Zinc based materials are relatively easy to die cast and respond well to the die casting process. These materials consist of several specific proportions of metals. For example, a typical zinc based die casting consists of 86% zinc, 4% to 7% copper and 7% to 10% tin. A slightly higher tin ratio makes the parts more flexible, while the increased copper content improves the rigidity. The melting point of zinc alloys ranges from 700 to 800 degrees Fahrenheit.
Zinc alloy is usually used to replace cast iron or brass, but its tensile strength is often lower than that of more robust similar products. Unless specially strengthened during alloying, the strength of zinc based materials shall not exceed about 17000 psi. Therefore, cast zinc products are usually not used in applications involving high mechanical loads. Zinc castings may also be corroded by alkaline substances or brine and are often electroplated to maintain their luster under atmospheric conditions.
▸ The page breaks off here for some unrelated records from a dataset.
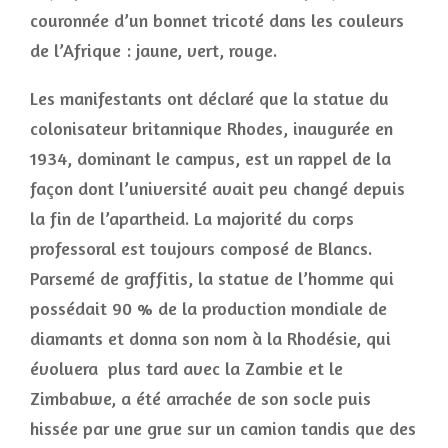
couronnée d’un bonnet tricoté dans les couleurs
de l’Afrique : jaune, vert, rouge.
Les manifestants ont déclaré que la statue du
colonisateur britannique Rhodes, inaugurée en
1934, dominant le campus, est un rappel de la
façon dont l’université avait peu changé depuis
la fin de l’apartheid. La majorité du corps
professoral est toujours composé de Blancs.
Parsemé de graffitis, la statue de l’homme qui
possédait 90 % de la production mondiale de
diamants et donna son nom à la Rhodésie, qui
évoluera plus tard avec la Zambie et le
Zimbabwe, a été arrachée de son socle puis
hissée par une grue sur un camion tandis que des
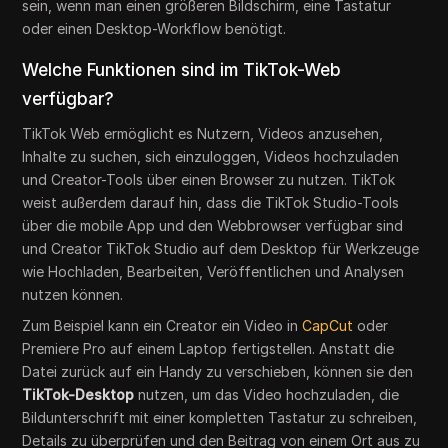
sein, wenn man einen größeren Bildschirm, eine Tastatur
oder einen Desktop-Workflow benötigt.
Welche Funktionen sind im TikTok-Web
verfügbar?
TikTok Web ermöglicht es Nutzern, Videos anzusehen,
Inhalte zu suchen, sich einzuloggen, Videos hochzuladen
und Creator-Tools über einen Browser zu nutzen. TikTok
weist außerdem darauf hin, dass die TikTok Studio-Tools
über die mobile App und den Webbrowser verfügbar sind
und Creator TikTok Studio auf dem Desktop für Werkzeuge
wie Hochladen, Bearbeiten, Veröffentlichen und Analysen
nutzen können.
Zum Beispiel kann ein Creator ein Video in
CapCut
oder
Premiere Pro auf einem Laptop fertigstellen. Anstatt die
Datei zurück auf ein Handy zu verschieben, können sie den
TikTok-Desktop
nutzen, um das Video hochzuladen, die
Bildunterschrift mit einer kompletten Tastatur zu schreiben,
Details zu überprüfen und den Beitrag von einem Ort aus zu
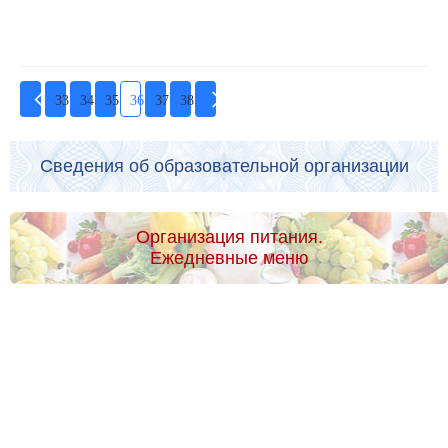
33
34
35
36
37
38
Сведения об образовательной организации
Организация питания.
Ежедневные меню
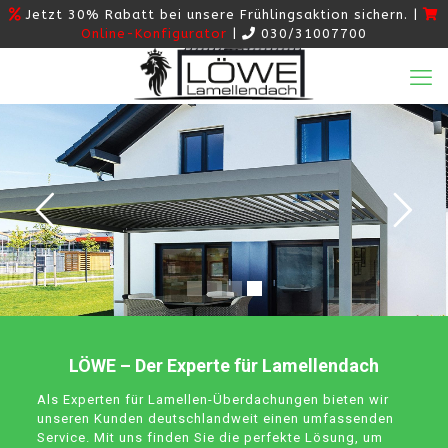
Jetzt 30% Rabatt bei unsere Frühlingsaktion sichern. |
Online-Konfigurator
|
030/31007700
LÖWE – Der Experte für Lamellendach
Als Experten für Lamellen-Überdachungen bieten wir
unseren Kunden deutschlandweit einen umfassenden
Service. Mit uns finden Sie die perfekte Lösung, um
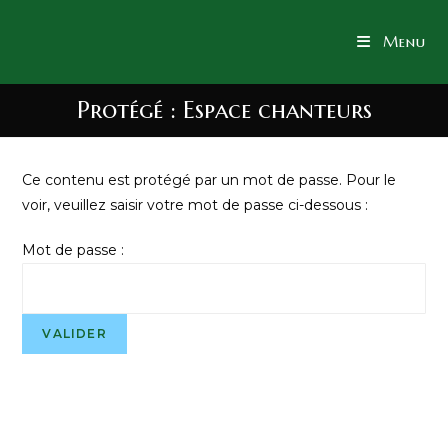
Menu
Protégé : Espace chanteurs
Ce contenu est protégé par un mot de passe. Pour le
voir, veuillez saisir votre mot de passe ci-dessous :
Mot de passe :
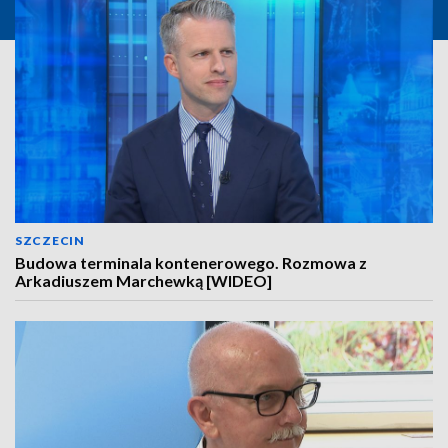
SZCZECIN
Budowa terminala kontenerowego. Rozmowa z
Arkadiuszem Marchewką [WIDEO]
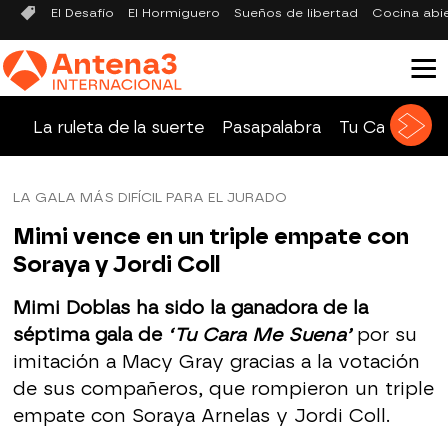
El Desafío
El Hormiguero
Sueños de libertad
Cocina abi
La ruleta de la suerte
Pasapalabra
Tu Cara Me 
LA GALA MÁS DIFÍCIL PARA EL JURADO
Mimi vence en un triple empate con
Soraya y Jordi Coll
Mimi Doblas ha sido la ganadora de la
séptima gala de
‘Tu Cara Me Suena’
por su
imitación a Macy Gray gracias a la votación
de sus compañeros, que rompieron un triple
empate con Soraya Arnelas y Jordi Coll.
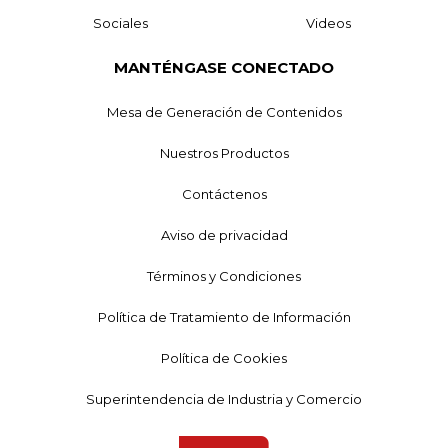
Sociales
Videos
MANTÉNGASE CONECTADO
Mesa de Generación de Contenidos
Nuestros Productos
Contáctenos
Aviso de privacidad
Términos y Condiciones
Política de Tratamiento de Información
Política de Cookies
Superintendencia de Industria y Comercio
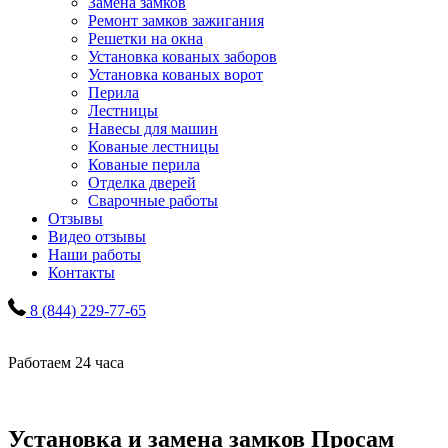
Замена замков
Ремонт замков зажигания
Решетки на окна
Установка кованых заборов
Установка кованых ворот
Перила
Лестницы
Навесы для машин
Кованые лестницы
Кованые перила
Отделка дверей
Сварочные работы
Отзывы
Видео отзывы
Наши работы
Контакты
8 (844) 229-77-65
Работаем 24 часа
Установка и замена замков Просам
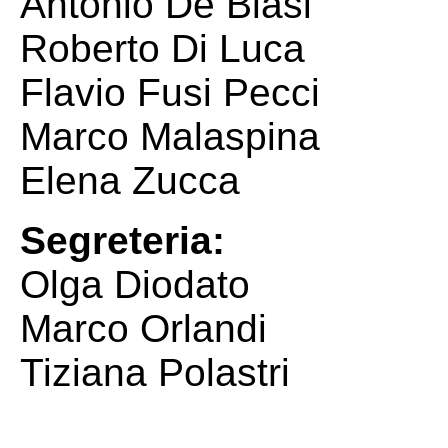
Antonio De Blasi
Roberto Di Luca
Flavio Fusi Pecci
Marco Malaspina
Elena Zucca
Segreteria:
Olga Diodato
Marco Orlandi
Tiziana Polastri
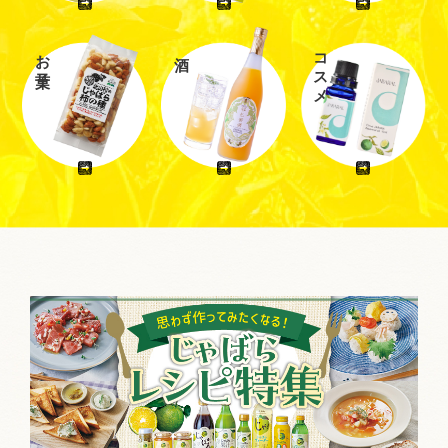
お菓子
コスメ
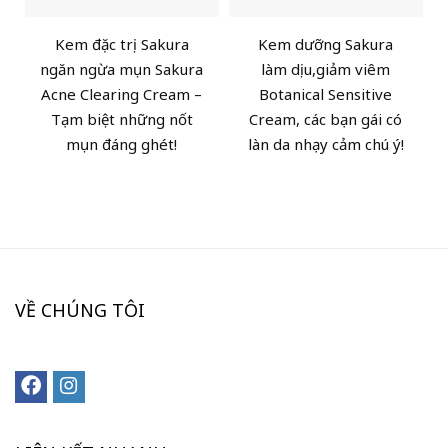
Kem đặc trị Sakura
Kem dưỡng Sakura
ngăn ngừa mụn Sakura
làm dịu,giảm viêm
Acne Clearing Cream –
Botanical Sensitive
Tạm biệt những nốt
Cream, các bạn gái có
mụn đáng ghét!
làn da nhạy cảm chú ý!
VỀ CHÚNG TÔI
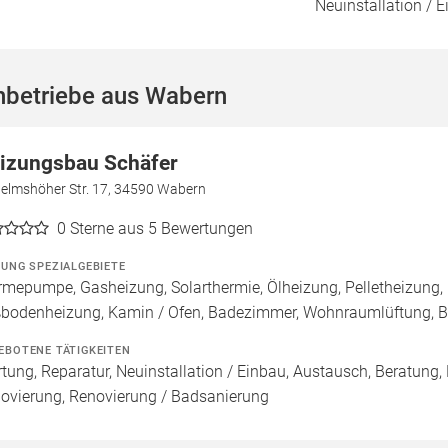
Neuinstallation / E
hbetriebe aus Wabern
izungsbau Schäfer
helmshöher Str. 17, 34590 Wabern
0
Sterne aus 5 Bewertungen
ZUNG SPEZIALGEBIETE
mepumpe, Gasheizung, Solarthermie, Ölheizung, Pelletheizung, 
bodenheizung, Kamin / Ofen, Badezimmer, Wohnraumlüftung, B
EBOTENE TÄTIGKEITEN
tung, Reparatur, Neuinstallation / Einbau, Austausch, Beratung,
ovierung, Renovierung / Badsanierung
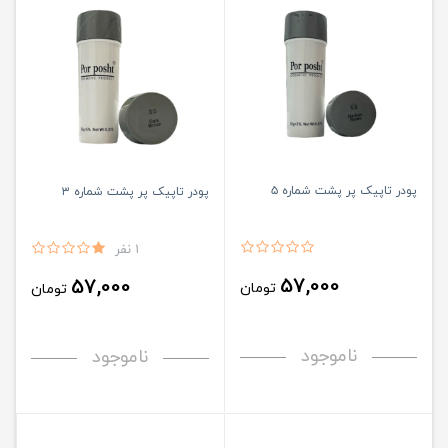
پودر تاپیک پر پشت شماره ۵
پودر تاپیک پر پشت شماره ۳
1 نفر
57,000
57,000
تومان
تومان
ناموجود
ناموجود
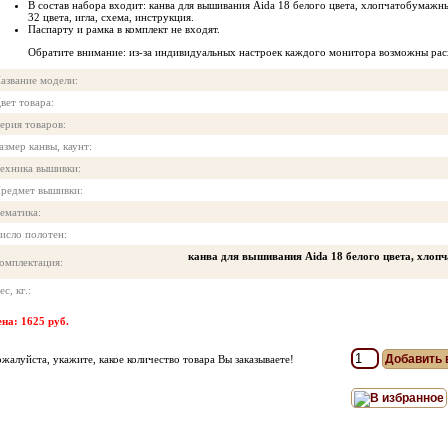
В состав набора входит: канва для вышивания Aida 18 белого цвета, хлопчатобумажн
32 цвета, игла, схема, инструкция.
Паспарту и рамка в комплект не входят.
Обратите внимание: из-за индивидуальных настроек каждого монитора возможны рас
азвание модели:
вет товара:
ерия товаров:
азмер канвы, каунт:
ехника вышивки:
редмет вышивки:
ематика:
исло полотен:
канва для вышивания Aida 18 белого цвета, хло
омплектация:
ес, кг.:
на: 1625 руб.
жалуйста, укажите, какое количество товара Вы заказываете!
В избранное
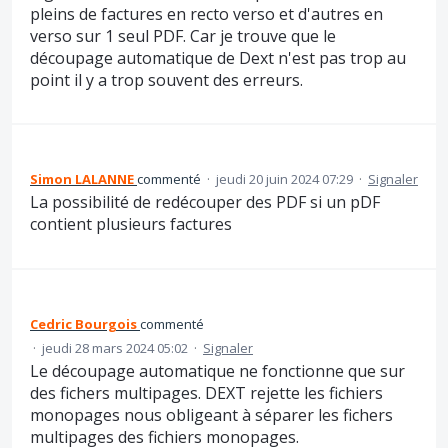
pleins de factures en recto verso et d'autres en
verso sur 1 seul PDF. Car je trouve que le
découpage automatique de Dext n'est pas trop au
point il y a trop souvent des erreurs.
Simon LALANNE
commenté
·
jeudi 20 juin 2024 07:29
·
Signaler
La possibilité de redécouper des PDF si un pDF
contient plusieurs factures
Cedric Bourgois
commenté
·
jeudi 28 mars 2024 05:02
·
Signaler
Le découpage automatique ne fonctionne que sur
des fichers multipages. DEXT rejette les fichiers
monopages nous obligeant à séparer les fichers
multipages des fichiers monopages.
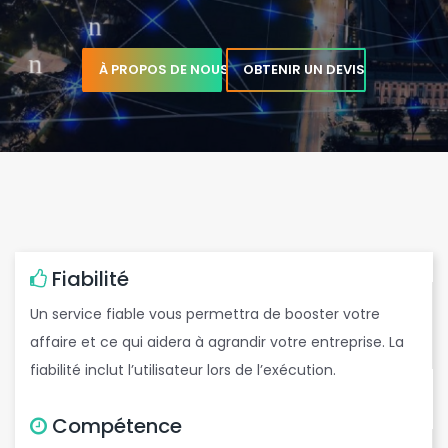
À PROPOS DE NOUS
OBTENIR UN DEVIS
b
c
Fiabilité
Un service fiable vous permettra de booster votre
affaire et ce qui aidera à agrandir votre entreprise. La
,
t
fiabilité inclut l’utilisateur lors de l’exécution.
Compétence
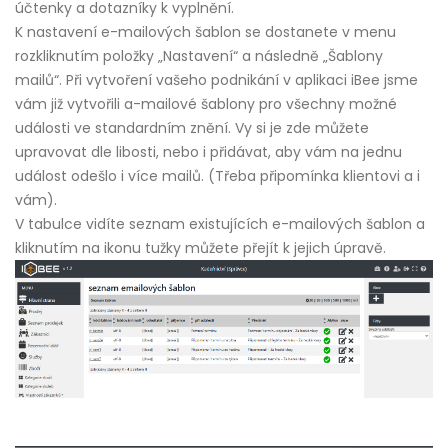
účtenky a dotazníky k vyplnění.
K nastavení e-mailových šablon se dostanete v menu
rozkliknutím položky „Nastavení“ a následně „Šablony
mailů“. Při vytvoření vašeho podnikání v aplikaci iBee jsme
vám již vytvořili a-mailové šablony pro všechny možné
události ve standardním znění. Vy si je zde můžete
upravovat dle libosti, nebo i přidávat, aby vám na jednu
událost odešlo i více mailů. (Třeba připomínka klientovi a i
vám).
V tabulce vidíte seznam existujících e-mailových šablon a
kliknutím na ikonu tužky můžete přejít k jejich úpravě.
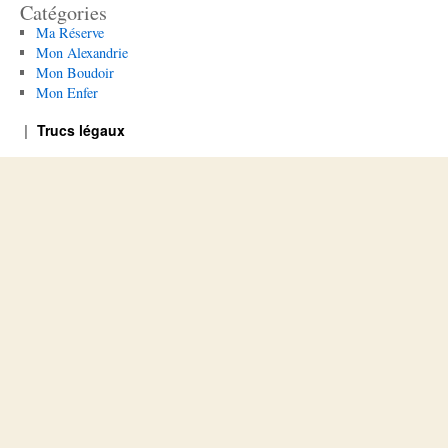
Catégories
Ma Réserve
Mon Alexandrie
Mon Boudoir
Mon Enfer
Trucs légaux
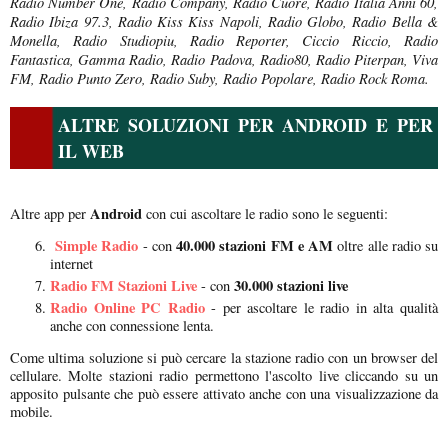
Radio Number One, Radio Company, Radio Cuore, Radio Italia Anni 60,
Radio Ibiza 97.3, Radio Kiss Kiss Napoli, Radio Globo, Radio Bella &
Monella, Radio Studiopiu, Radio Reporter, Ciccio Riccio, Radio
Fantastica, Gamma Radio, Radio Padova, Radio80, Radio Piterpan, Viva
FM, Radio Punto Zero, Radio Suby, Radio Popolare, Radio Rock Roma.
ALTRE SOLUZIONI PER ANDROID E PER
IL WEB
Android
Altre app per
con cui ascoltare le radio sono le seguenti:
Simple Radio
40.000 stazioni FM e AM
- con
oltre alle radio su
internet
Radio FM Stazioni Live
30.000 stazioni live
- con
Radio Online PC Radio
- per ascoltare le radio in alta qualità
anche con connessione lenta.
Come ultima soluzione si può cercare la stazione radio con un browser del
cellulare. Molte stazioni radio permettono l'ascolto live cliccando su un
apposito pulsante che può essere attivato anche con una visualizzazione da
mobile.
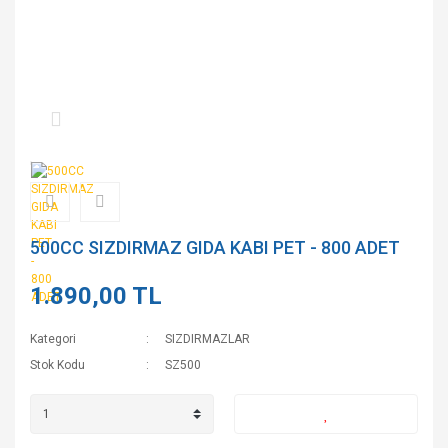
500CC SIZDIRMAZ GIDA KABI PET - 800 ADET
1.890,00 TL
Kategori
SIZDIRMAZLAR
Stok Kodu
SZ500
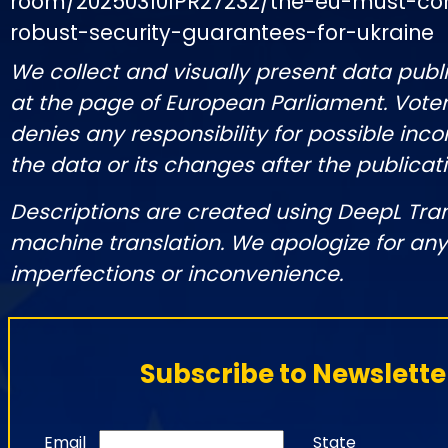
room/20250310IPR27232/the-eu-must-con
robust-security-guarantees-for-ukraine
We collect and visually present data publi
at the page of European Parliament. Vot
denies any responsibility for possible inco
the data or its changes after the publicati
Descriptions are created using DeepL Tra
machine translation. We apologize for any
imperfections or inconvenience.
Subscribe to Newslette
Email
State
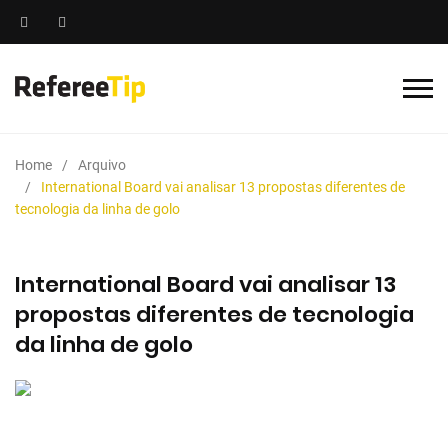
Home
Arquivo
International Board vai analisar 13 propostas diferentes de
tecnologia da linha de golo
International Board vai analisar 13
propostas diferentes de tecnologia
da linha de golo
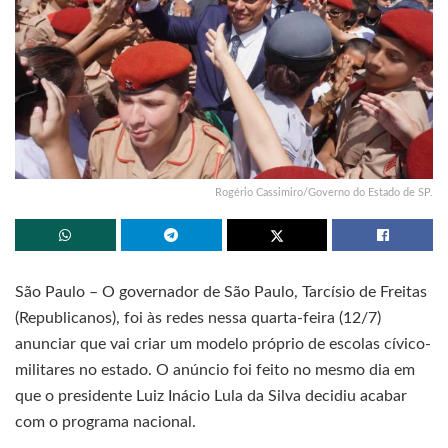
Rogério Cassimiro/Governo do Estado de SP.
São Paulo – O governador de São Paulo, Tarcísio de Freitas
(Republicanos), foi às redes nessa quarta-feira (12/7)
anunciar que vai criar um modelo próprio de escolas cívico-
militares no estado. O anúncio foi feito no mesmo dia em
que o presidente Luiz Inácio Lula da Silva decidiu acabar
com o programa nacional.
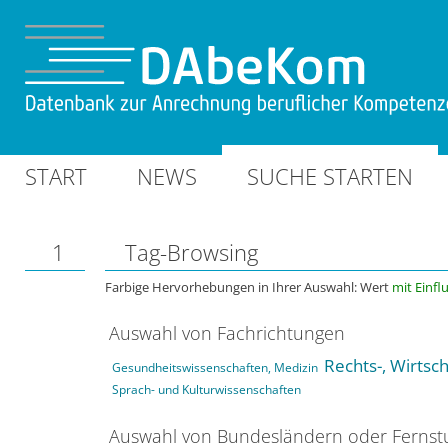
START
NEWS
SUCHE STARTEN
1
Tag-Browsing
Farbige Hervorhebungen in Ihrer Auswahl: Wert
mit Einfl
Auswahl von Fachrichtungen
Rechts-, Wirtsc
Gesundheitswissenschaften, Medizin
Sprach- und Kulturwissenschaften
Auswahl von Bundesländern oder Ferns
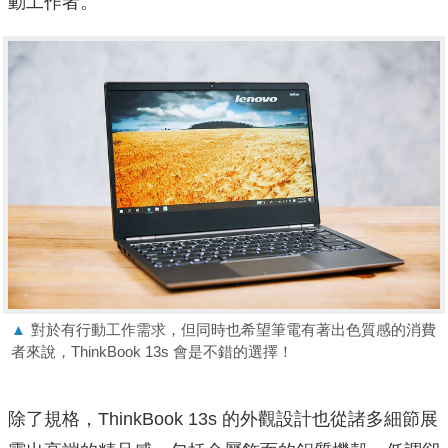
動工作者。
▲
對於有行動工作需求，但同時也希望筆電有著出色質感的消費
者來說，ThinkBook 13s 會是不錯的選擇！
除了規格，ThinkBook 13s 的外觀設計也從諸多細節展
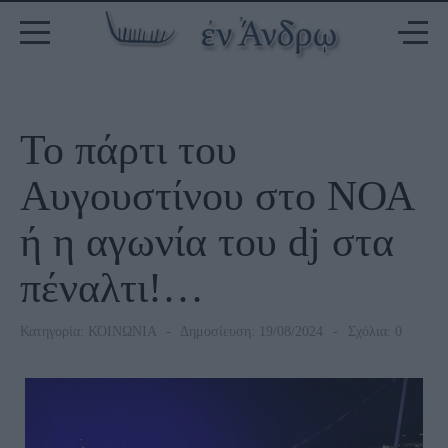
To πάρτι του
Αυγουστίνου στο ΝΟΑ
ή η αγωνία του dj στα
πέναλτι!…
Κατηγορία:
ΚΟΙΝΩΝΙΑ
Δημοσίευση: 19/08/2024
Σχόλια: 0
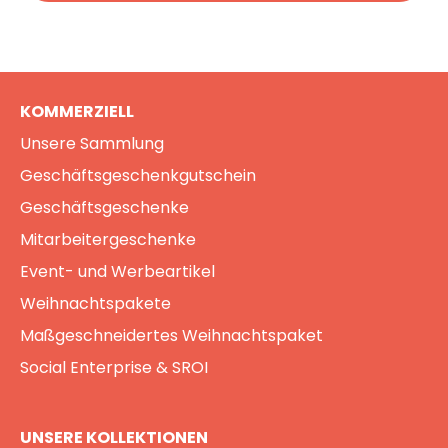
KOMMERZIELL
Unsere Sammlung
Geschäftsgeschenkgutschein
Geschäftsgeschenke
Mitarbeitergeschenke
Event- und Werbeartikel
Weihnachtspakete
Maßgeschneidertes Weihnachtspaket
Social Enterprise & SROI
UNSERE KOLLEKTIONEN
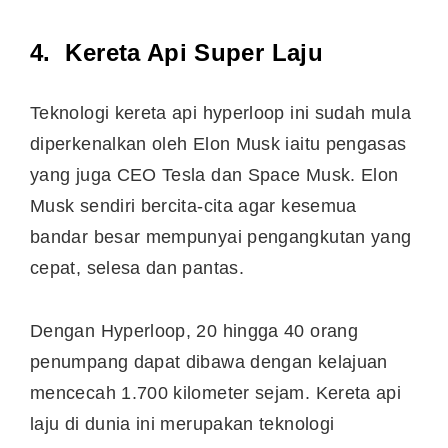
4. Kereta Api Super Laju
Teknologi kereta api hyperloop ini sudah mula
diperkenalkan oleh Elon Musk iaitu pengasas
yang juga CEO Tesla dan Space Musk. Elon
Musk sendiri bercita-cita agar kesemua
bandar besar mempunyai pengangkutan yang
cepat, selesa dan pantas.
Dengan Hyperloop, 20 hingga 40 orang
penumpang dapat dibawa dengan kelajuan
mencecah 1.700 kilometer sejam. Kereta api
laju di dunia ini merupakan teknologi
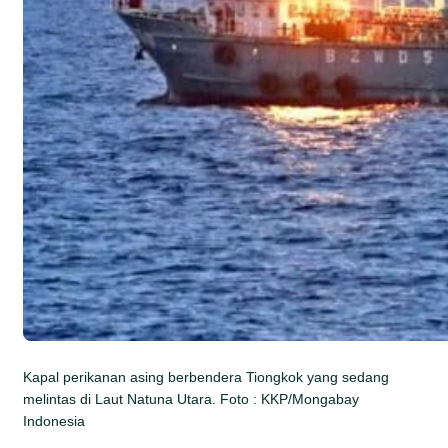
Kapal perikanan asing berbendera Tiongkok yang sedang
melintas di Laut Natuna Utara. Foto : KKP/Mongabay
Indonesia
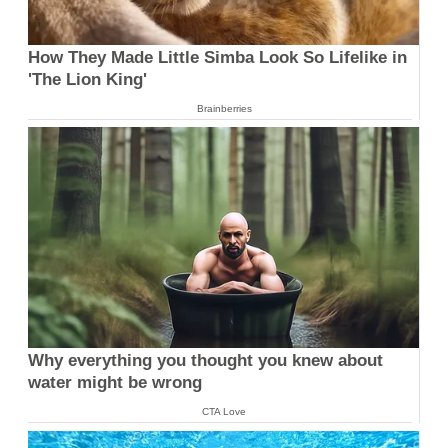
How They Made Little Simba Look So Lifelike in
'The Lion King'
Brainberries
Why everything you thought you knew about
water might be wrong
CTA Love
Alloys made with a large amount of tin as the base metal are most commonly used in applications requiring corrosion resistance, such as those involving the food industry or internal and external bearings. Although the proportion of metals in these alloys may vary greatly, a typical tin alloy consists of 90% tin, 6% antimony and 4% copper, which are added to improve the durability of the material. Tin alloy die castings usually weigh less than ten pounds and rarely exceed 1 / 32 inch thick. They are valued for their resistance to alkali, acid and water, but their tensile strength grade is relatively low, less than 8 pounds.
Bronze and brass alloys
Most bronze and brass die casting materials can be as effective as zinc based alloys, although small holes can only be drilled into the part after casting rather than during casting. Bronze and brass are commonly used in the manufacture of gaskets, camshaft components and decorative products (due to their color and potential for unique surface finish). Brass alloys usually consist of 60% copper, 40% zinc and 2% aluminum, but this mixture varies a lot. Bronze and brass pressure melting can provide products with durable surfaces and very accurate internal specifications.
Some copper cannot withstand the shrinkage caused by high-temperature processes, but despite these challenges, most of these alloys can still be used in products weighing up to 15 pounds and less than 1 / 32 or 1 inch thick. They are generally suitable for applications requiring a tensile strength of less than 8000 psi.
Die cast aluminum alloy is often used in automobile parts and gears. It was used to make surgical instruments in the past. They are generally stronger and lighter than most zinc based materials, but they are often more expensive to manufacture. The use of aluminum alloy helps to reduce the demand for finishing treatment such as electroplating. The common grade is a mixture of 92% aluminum and 8% copper. Magnesium can be added to this alloy to increase its tensile strength from about 21000 pounds per square inch to about 32000 pounds per square inch, while nickel can be added to increase stiffness and provide excellent surface finish. Melting point of
As a tin alloy, lead based materials tend to be used in applications where the tensile strength per square inch does not exceed 8000 pounds due to their corrosion resistance. Common applications include fire safety equipment, bearings and various decorative metal products. Producing parts under 15 pounds is relatively cheap, but lead alloys cannot be used in products in contact with food. Typical lead alloys may contain 90% lead and 10% antimony, and tin is also a common additive. The melting point is usually around 600 degrees Fahrenheit, and the thickness of the product rarely exceeds 1 / 32 inch.